I was telling Ming how I want to garden--I love everything about it. The self-sufficiency, the organicness, the freshness of the delicious foods, being close the nature, nurturing plants, learning about plants, spending time with plants. I love everything about gardening except for actually gardening. I was laughing.
He said, "What about growing chia greens? What's that?"
I said, "It's fun. It's easy. It's no big deal, on the kitchen counter."
He said, "It starts with a g."
I said, "You think that counts as gardening? Well, ok. You're nice!"
Then I was telling him this whole fantasy how I'm a microfarmer wearing microoveralls with a piece of microhay sticking out of my mouth.
He said I could put a micorscarecrow in there. I said it would be easy to get a little toy and stick it on a toothpick. There are no microcrows, but there could be fruit flies.
That reminds me of a joke I read recently.
My chia seeds are growing a lot. They have little leaves now and are green. So cute.
Here's the joke. The original I read was anti-liberal, anti-big government. This version is slightly different, but I love it for the end.
***
A shepherd is in a remote pasture when a BMW comes toward him. The driver, a young man in an expensive suit, leans out the window and asks,”If I tell you exactly how many sheep you have in your flock, will you give me one of them?”
The shepherd looks at the man, then answers, “Sure.”
The visitor parks his car, whips out his iphone, calls up a GPS, looks at satellite photos... opens a spreadsheet, sends an email, receives a response.
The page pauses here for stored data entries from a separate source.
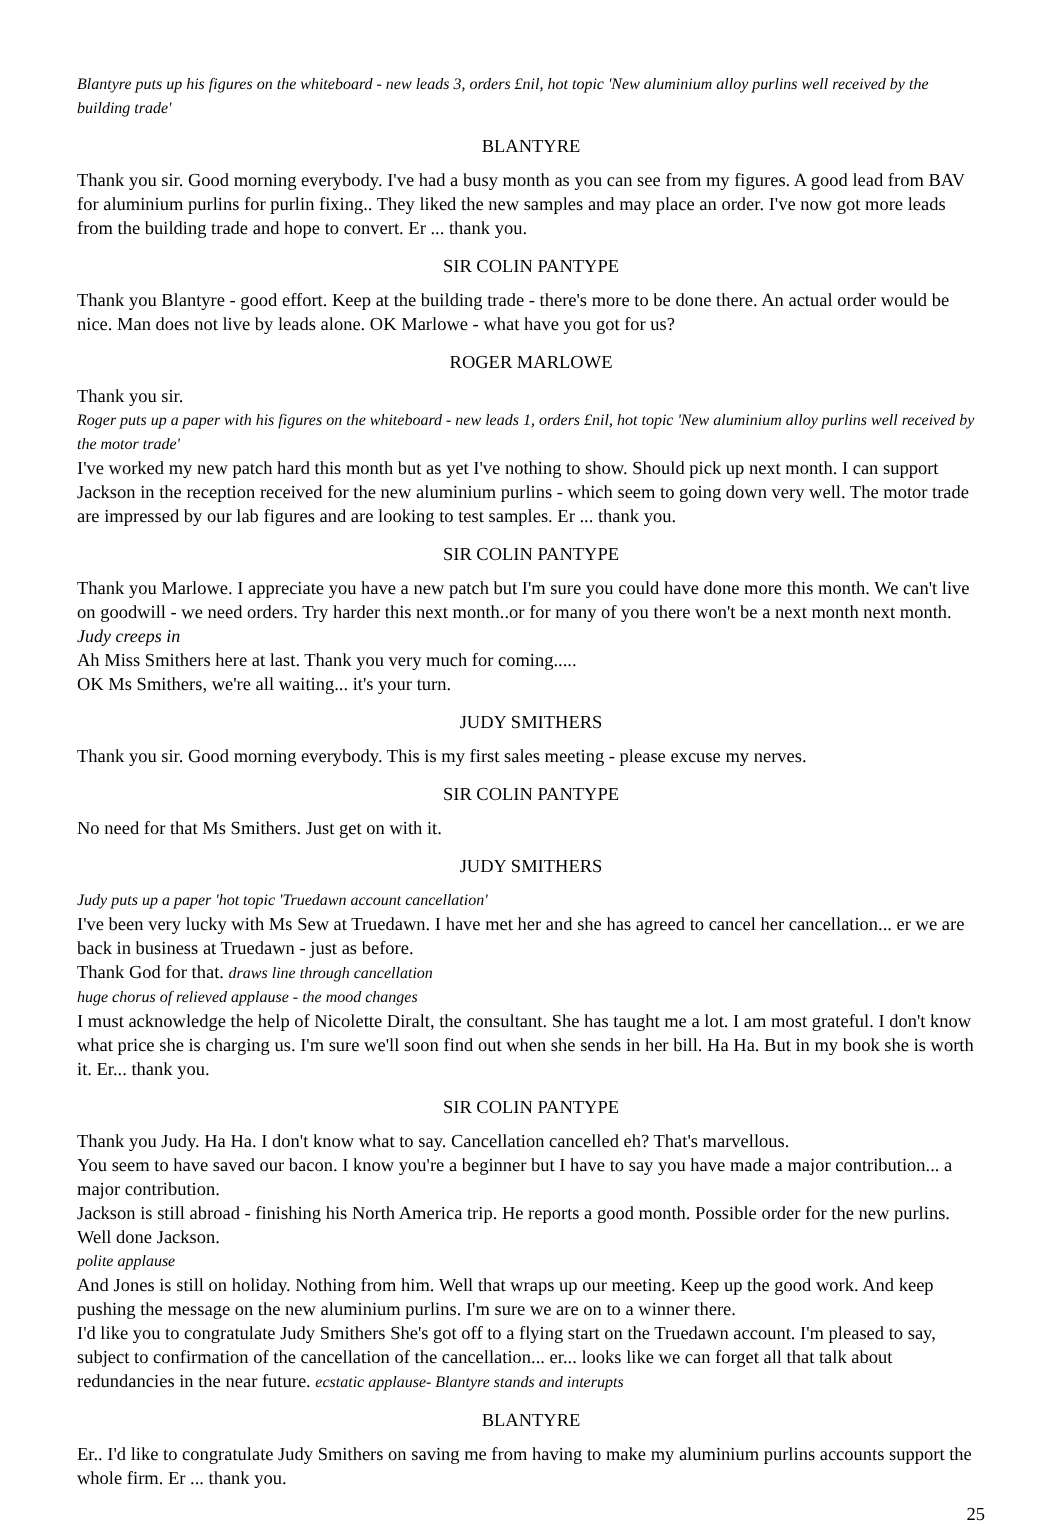Blantyre puts up his figures on the whiteboard - new leads 3, orders £nil, hot topic 'New aluminium alloy purlins well received by the building trade'
BLANTYRE
Thank you sir. Good morning everybody. I've had a busy month as you can see from my figures. A good lead from BAV for aluminium purlins for purlin fixing.. They liked the new samples and may place an order. I've now got more leads from the building trade and hope to convert. Er ... thank you.
SIR COLIN PANTYPE
Thank you Blantyre - good effort. Keep at the building trade - there's more to be done there. An actual order would be nice. Man does not live by leads alone. OK Marlowe - what have you got for us?
ROGER MARLOWE
Thank you sir.
Roger puts up a paper with his figures on the whiteboard - new leads 1, orders £nil, hot topic 'New aluminium alloy purlins well received by the motor trade'
I've worked my new patch hard this month but as yet I've nothing to show. Should pick up next month. I can support Jackson in the reception received for the new aluminium purlins - which seem to going down very well. The motor trade are impressed by our lab figures and are looking to test samples. Er ... thank you.
SIR COLIN PANTYPE
Thank you Marlowe. I appreciate you have a new patch but I'm sure you could have done more this month. We can't live on goodwill - we need orders. Try harder this next month..or for many of you there won't be a next month next month.
Judy creeps in
Ah Miss Smithers here at last. Thank you very much for coming.....
OK Ms Smithers, we're all waiting... it's your turn.
JUDY SMITHERS
Thank you sir. Good morning everybody. This is my first sales meeting - please excuse my nerves.
SIR COLIN PANTYPE
No need for that Ms Smithers. Just get on with it.
JUDY SMITHERS
Judy puts up a paper 'hot topic 'Truedawn account cancellation'
I've been very lucky with Ms Sew at Truedawn. I have met her and she has agreed to cancel her cancellation... er we are back in business at Truedawn - just as before.
Thank God for that. draws line through cancellation
huge chorus of relieved applause - the mood changes
I must acknowledge the help of Nicolette Diralt, the consultant. She has taught me a lot. I am most grateful. I don't know what price she is charging us. I'm sure we'll soon find out when she sends in her bill. Ha Ha. But in my book she is worth it. Er... thank you.
SIR COLIN PANTYPE
Thank you Judy. Ha Ha. I don't know what to say. Cancellation cancelled eh? That's marvellous.
You seem to have saved our bacon. I know you're a beginner but I have to say you have made a major contribution... a major contribution.
Jackson is still abroad - finishing his North America trip. He reports a good month. Possible order for the new purlins. Well done Jackson.
polite applause
And Jones is still on holiday. Nothing from him. Well that wraps up our meeting. Keep up the good work. And keep pushing the message on the new aluminium purlins. I'm sure we are on to a winner there.
I'd like you to congratulate Judy Smithers She's got off to a flying start on the Truedawn account. I'm pleased to say, subject to confirmation of the cancellation of the cancellation... er... looks like we can forget all that talk about redundancies in the near future. ecstatic applause- Blantyre stands and interupts
BLANTYRE
Er.. I'd like to congratulate Judy Smithers on saving me from having to make my aluminium purlins accounts support the whole firm. Er ... thank you.
25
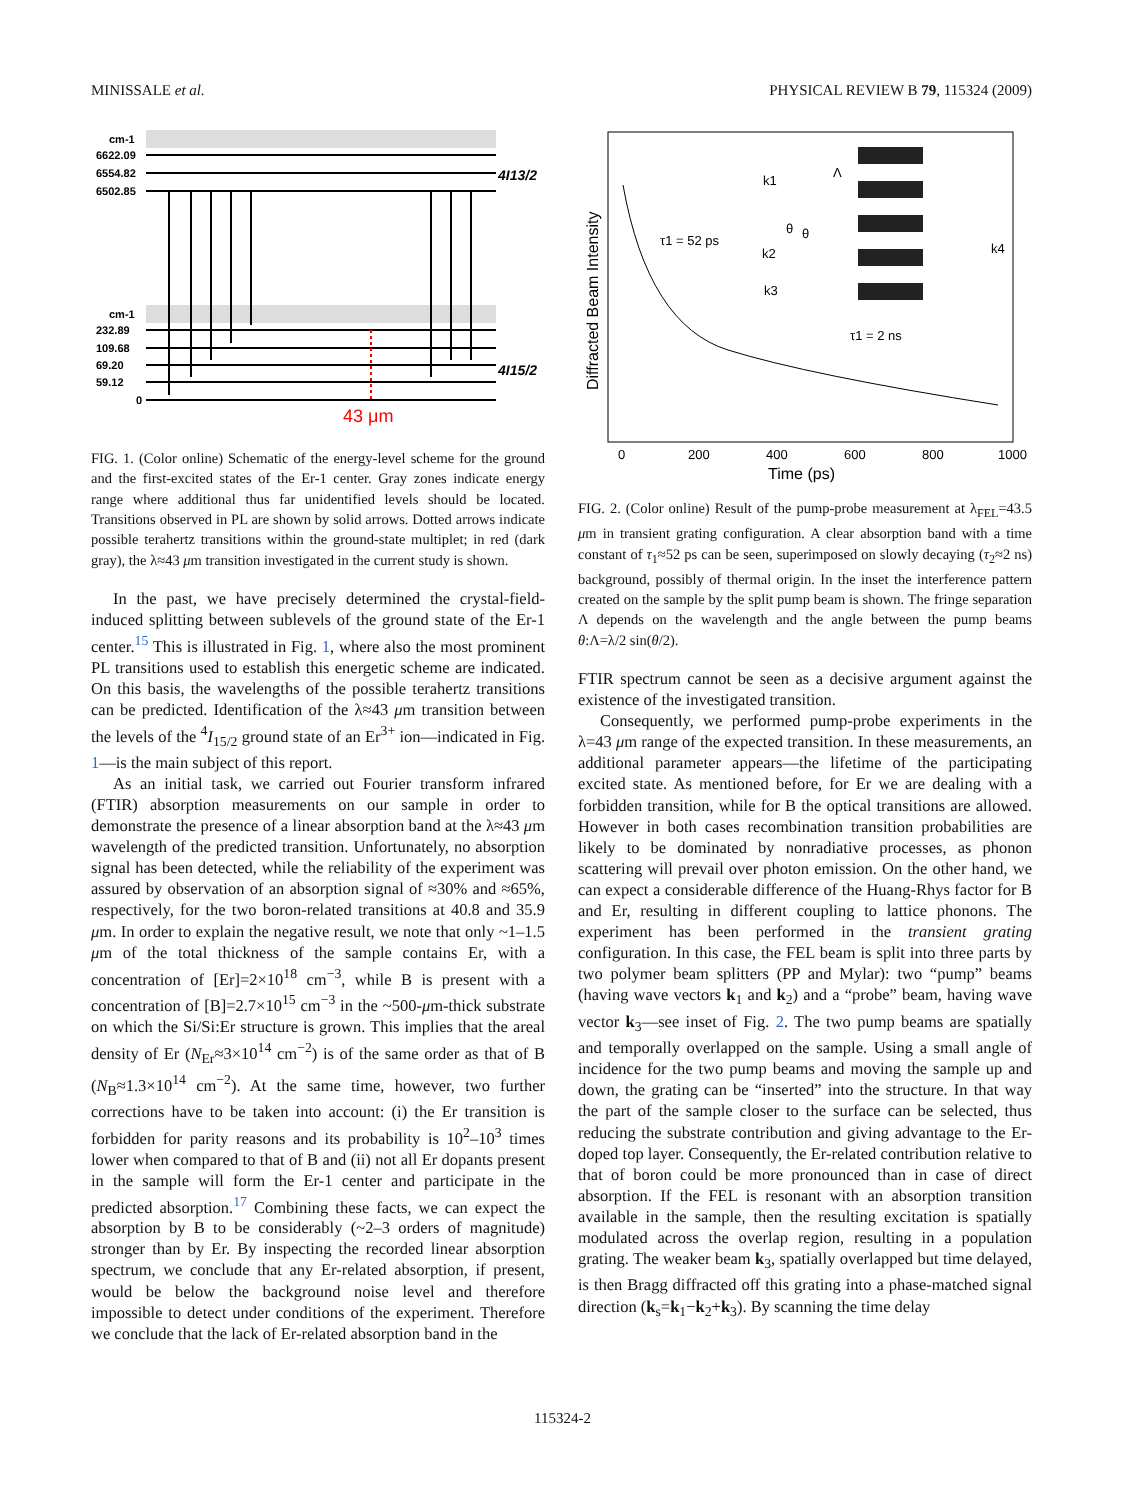MINISSALE et al. PHYSICAL REVIEW B 79, 115324 (2009)
cm-1
6622.09
6554.82
6502.85
cm-1
232.89
109.68
69.20
59.12
0
4I13/2
4I15/2
43 μm
FIG. 1. (Color online) Schematic of the energy-level scheme for the ground and the first-excited states of the Er-1 center. Gray zones indicate energy range where additional thus far unidentified levels should be located. Transitions observed in PL are shown by solid arrows. Dotted arrows indicate possible terahertz transitions within the ground-state multiplet; in red (dark gray), the λ≈43 μm transition investigated in the current study is shown.
In the past, we have precisely determined the crystal-field-induced splitting between sublevels of the ground state of the Er-1 center.<sup>15</sup> This is illustrated in Fig. 1, where also the most prominent PL transitions used to establish this energetic scheme are indicated. On this basis, the wavelengths of the possible terahertz transitions can be predicted. Identification of the λ≈43 μm transition between the levels of the <sup>4</sup>I<sub>15/2</sub> ground state of an Er<sup>3+</sup> ion—indicated in Fig. 1—is the main subject of this report.
As an initial task, we carried out Fourier transform infrared (FTIR) absorption measurements on our sample in order to demonstrate the presence of a linear absorption band at the λ≈43 μm wavelength of the predicted transition. Unfortunately, no absorption signal has been detected, while the reliability of the experiment was assured by observation of an absorption signal of ≈30% and ≈65%, respectively, for the two boron-related transitions at 40.8 and 35.9 μm. In order to explain the negative result, we note that only ~1–1.5 μm of the total thickness of the sample contains Er, with a concentration of [Er]=2×10<sup>18</sup> cm<sup>−3</sup>, while B is present with a concentration of [B]=2.7×10<sup>15</sup> cm<sup>−3</sup> in the ~500-μm-thick substrate on which the Si/Si:Er structure is grown. This implies that the areal density of Er (N<sub>Er</sub>≈3×10<sup>14</sup> cm<sup>−2</sup>) is of the same order as that of B (N<sub>B</sub>≈1.3×10<sup>14</sup> cm<sup>−2</sup>). At the same time, however, two further corrections have to be taken into account: (i) the Er transition is forbidden for parity reasons and its probability is 10<sup>2</sup>–10<sup>3</sup> times lower when compared to that of B and (ii) not all Er dopants present in the sample will form the Er-1 center and participate in the predicted absorption.<sup>17</sup> Combining these facts, we can expect the absorption by B to be considerably (~2–3 orders of magnitude) stronger than by Er. By inspecting the recorded linear absorption spectrum, we conclude that any Er-related absorption, if present, would be below the background noise level and therefore impossible to detect under conditions of the experiment. Therefore we conclude that the lack of Er-related absorption band in the
Diffracted Beam Intensity
τ1 = 52 ps
τ1 = 2 ns
k1
k2
k3
k4
Λ
θ
θ
0
200
400
600
800
1000
Time (ps)
FIG. 2. (Color online) Result of the pump-probe measurement at λ<sub>FEL</sub>=43.5 μm in transient grating configuration. A clear absorption band with a time constant of τ<sub>1</sub>≈52 ps can be seen, superimposed on slowly decaying (τ<sub>2</sub>≈2 ns) background, possibly of thermal origin. In the inset the interference pattern created on the sample by the split pump beam is shown. The fringe separation Λ depends on the wavelength and the angle between the pump beams θ:Λ=λ/2 sin(θ/2).
FTIR spectrum cannot be seen as a decisive argument against the existence of the investigated transition.
Consequently, we performed pump-probe experiments in the λ=43 μm range of the expected transition. In these measurements, an additional parameter appears—the lifetime of the participating excited state. As mentioned before, for Er we are dealing with a forbidden transition, while for B the optical transitions are allowed. However in both cases recombination transition probabilities are likely to be dominated by nonradiative processes, as phonon scattering will prevail over photon emission. On the other hand, we can expect a considerable difference of the Huang-Rhys factor for B and Er, resulting in different coupling to lattice phonons. The experiment has been performed in the transient grating configuration. In this case, the FEL beam is split into three parts by two polymer beam splitters (PP and Mylar): two “pump” beams (having wave vectors k<sub>1</sub> and k<sub>2</sub>) and a “probe” beam, having wave vector k<sub>3</sub>—see inset of Fig. 2. The two pump beams are spatially and temporally overlapped on the sample. Using a small angle of incidence for the two pump beams and moving the sample up and down, the grating can be “inserted” into the structure. In that way the part of the sample closer to the surface can be selected, thus reducing the substrate contribution and giving advantage to the Er-doped top layer. Consequently, the Er-related contribution relative to that of boron could be more pronounced than in case of direct absorption. If the FEL is resonant with an absorption transition available in the sample, then the resulting excitation is spatially modulated across the overlap region, resulting in a population grating. The weaker beam k<sub>3</sub>, spatially overlapped but time delayed, is then Bragg diffracted off this grating into a phase-matched signal direction (k<sub>s</sub>=k<sub>1</sub>−k<sub>2</sub>+k<sub>3</sub>). By scanning the time delay
115324-2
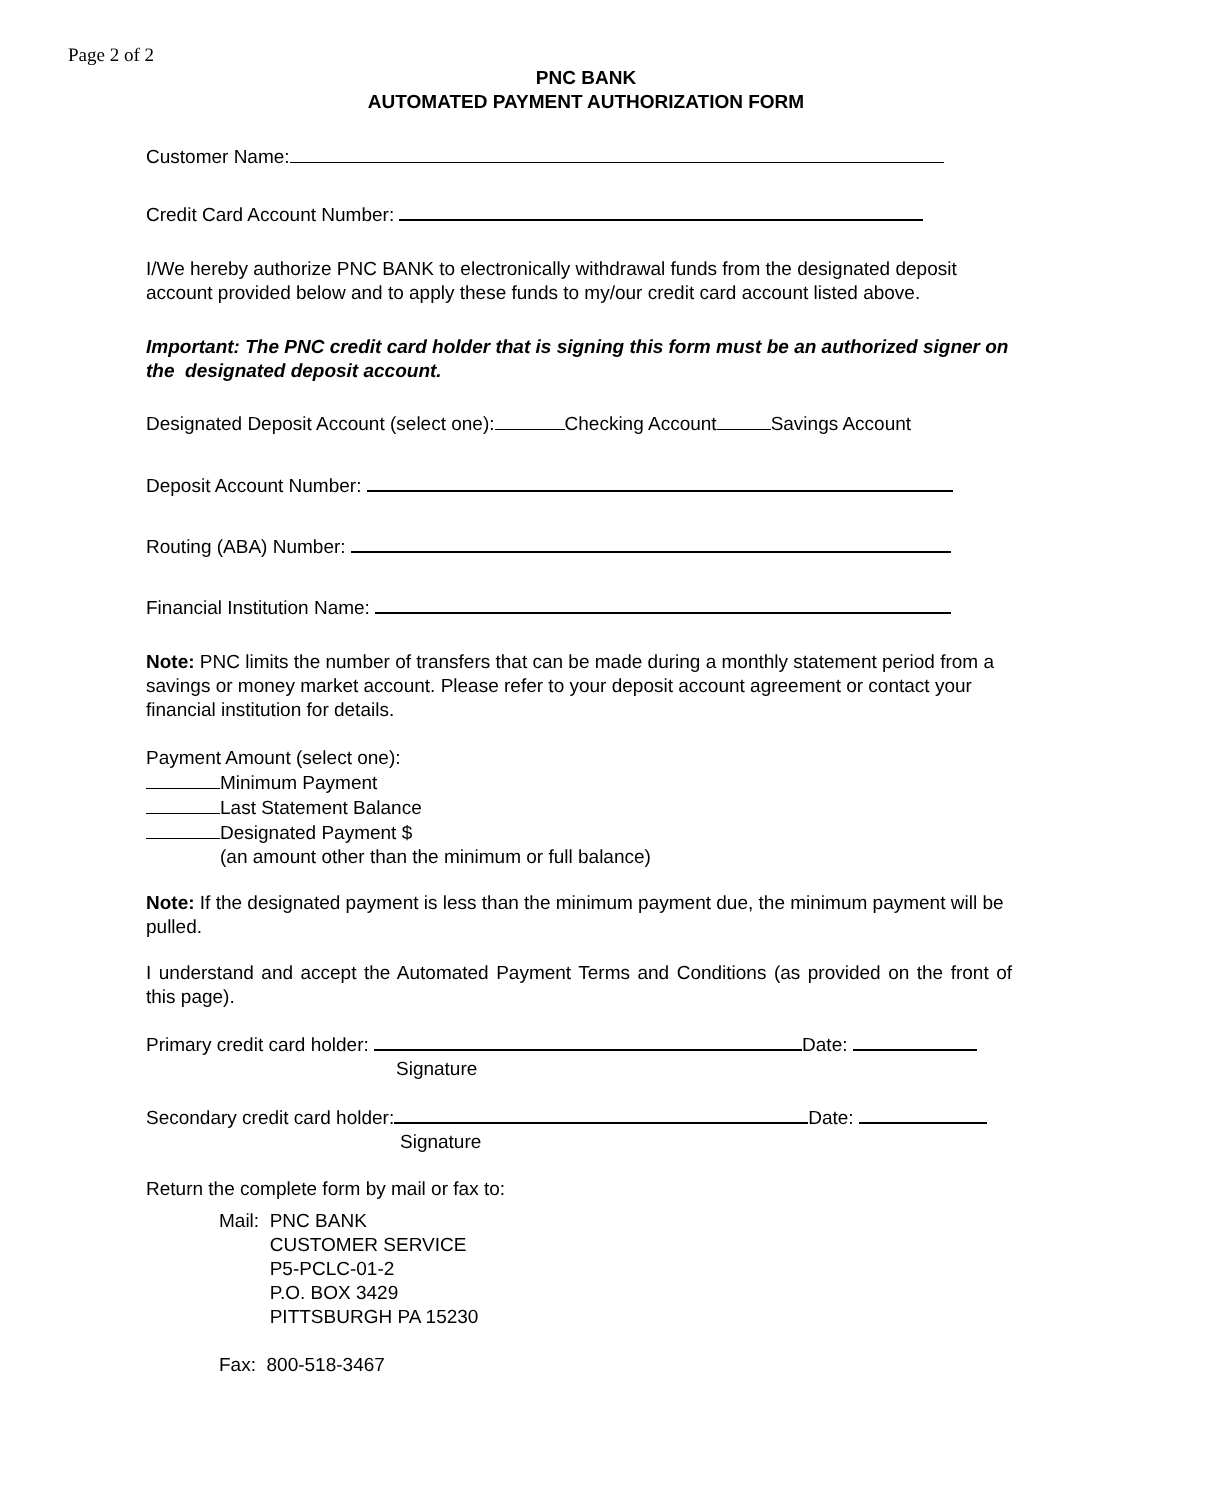Page 2 of 2
PNC BANK
AUTOMATED PAYMENT AUTHORIZATION FORM
Customer Name:
Credit Card Account Number:
I/We hereby authorize PNC BANK to electronically withdrawal funds from the designated deposit account provided below and to apply these funds to my/our credit card account listed above.
Important: The PNC credit card holder that is signing this form must be an authorized signer on the designated deposit account.
Designated Deposit Account (select one): Checking Account Savings Account
Deposit Account Number:
Routing (ABA) Number:
Financial Institution Name:
Note: PNC limits the number of transfers that can be made during a monthly statement period from a savings or money market account. Please refer to your deposit account agreement or contact your financial institution for details.
Payment Amount (select one):
Minimum Payment
Last Statement Balance
Designated Payment $
(an amount other than the minimum or full balance)
Note: If the designated payment is less than the minimum payment due, the minimum payment will be pulled.
I understand and accept the Automated Payment Terms and Conditions (as provided on the front of this page).
Primary credit card holder: Date:
Signature
Secondary credit card holder: Date:
Signature
Return the complete form by mail or fax to:
Mail: PNC BANK
CUSTOMER SERVICE
P5-PCLC-01-2
P.O. BOX 3429
PITTSBURGH PA 15230
Fax: 800-518-3467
Prints out a 150 page report on his miniprinter, turns to the shepherd and says, “You have exactly 1,587 sheep.”
“That is correct,” says the shepherd. He watches the young man select an animal and put it in his car.
Then the shepherd asks: “If I can tell you what your business is, will you give me my sheep back?”
“Ok,” answers the young man.
“Clearly, you are a consultant,” says the shepherd.
“That’s correct!” says the visitor. “But how did you know?”
“Easy,” says the shepherd. “You showed up here, although nobody wanted you to. You got paid for an answer I already knew, to a question I never asked, and you know nothing about my business. Now give me my dog back.”
1 Comments:
At November 15, 2019 9:30 AM, Kris said…
It does all seem to be going to hell in a handbasket, but I have had some consolation from reading history where messing things up seems to be standard practice.